=== WHAT YOU WILL DO ===
1. In the blog post on children and disability, what does Ruby's great uncle use to help him get about?
2. Carry on the blog post on children and disability from the point where it ends.
** DOCUMENT EXTRACT follows **
Friday 11 March 2011

Nanny's Pushchair

Some time ago I posted a message on Twitter asking if there was anything specific anyone wanted my to write about on my blog.

I got a lovely message back asking if I could write a post about disability, specifically how children learn about, and ultimately how they react when they meet disabled people.

I've thought long and hard about this post. I wondered whether I should write it. You see, I can be clumsy with my words, I'm not exactly known for my politically correct speech, and the absolute last thing in the world I want to do is offend anyone.

I didn't want to write something that would be perceived as a 'simplistic' portrayal of the issues people face. However, it would be about how I deal with issues with my very young daughter, so in a sense my approach has to be simple and straightforward.

It saddened me to hear on Twitter that this lady was 'demonised' by children. That she suffered the upset and humiliation of being pointed at and laughed about simply because she's in a wheelchair. Or worse still, parents have hurried their children away from her as though she had some terrible contagious disease.

It occurred to me, that by not discussing such issues, we're only exacerbating the problem, and creating a stigma.

Ruby has grown up with some family members who have disabilities. It is perfectly normal and natural to her. Her great uncle is registered blind and uses a guide dog. From a very young age, she was told that Uncle's eyes don't work properly and he can't see, so he has a very special dog who helps him cross the road safely, go to the shops, get about the house... We arranged a visit to her nursery so the other children could meet and learn all about guide dogs and what it is like to be blind. It was an amazing experience to see 20 toddlers sit and listen in awe.
** End of DOCUMENT EXTRACT **
** MATERIAL SUPPLIED follows **
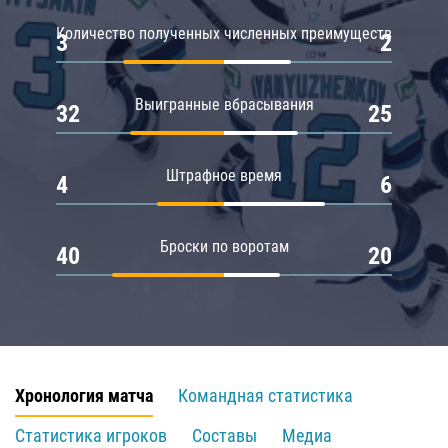
Количество полученных численных преимуществ
3
2
Выигранные вбрасывания
32
25
Штрафное время
4
6
Броски по воротам
40
20
Хронология матча
Командная статистика
Статистика игроков
Составы
Медиа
** End of MATERIAL SUPPLIED **
=== ANSWER SET ===
1. A guide dog.

2.
Ruby is also aware that some people use a wheelchair to get about, because they can't walk as well as we can. She is used to going out with her Great-grandmother who has mobility difficulties, and from a young age thought nothing of being pushed round the park - me pushing her in her pushchair, and my mum pushing her mum in the wheelchair.

It was a long time before she questioned why Nanny had a 'pushchair'. Well, why would she? As she was able to understand more and more, we explained that although Nanny can walk a little bit around the house, when she goes for longer journeys her legs don't work too well so the wheelchair (we no longer referred to it as a pushchair!) helps her get out and about.

Ruby also regularly sees wheelchair users on the bus. She has, in the past, shouted out (in true super-loud toddler fashion) "Look! That lady's got a wheelchair like Nanny has". Well, kids come out with things don't they? There's no point shushing her up. I simply replied (in an equally loud voice!) "Yes, she has. Perhaps she can't walk very well just like Nanny". I'd much prefer to be open and upfront, than try to change the subject and get embarrassed. It has happened a few times, sometimes it has opened up a conversation between the person and Ruby as they've explained why they are in a wheelchair, other times it hasn't, and we've just had a smile in exchange. But at least they didn't feel like we were talking about them behind their back.

A little while ago while we were at the swimming pool. A man came out to the poolside in a wheelchair. Ruby stopped splashing about and watched him - I don't mean she stared at him, we were a long way away in another pool. She just stood quietly and watched. I could see what was going through her mind as her wheeled his chair to the pool edge, in his swimming trunks, but I said nothing and let her see for herself what he was going to do.

He reached under his chair and retrieved 2 sticks, then raised himself out of the chair and shuffled to sit at the edge of the pool. He put his sticks down and dived in, and he was off. Swimming length after length.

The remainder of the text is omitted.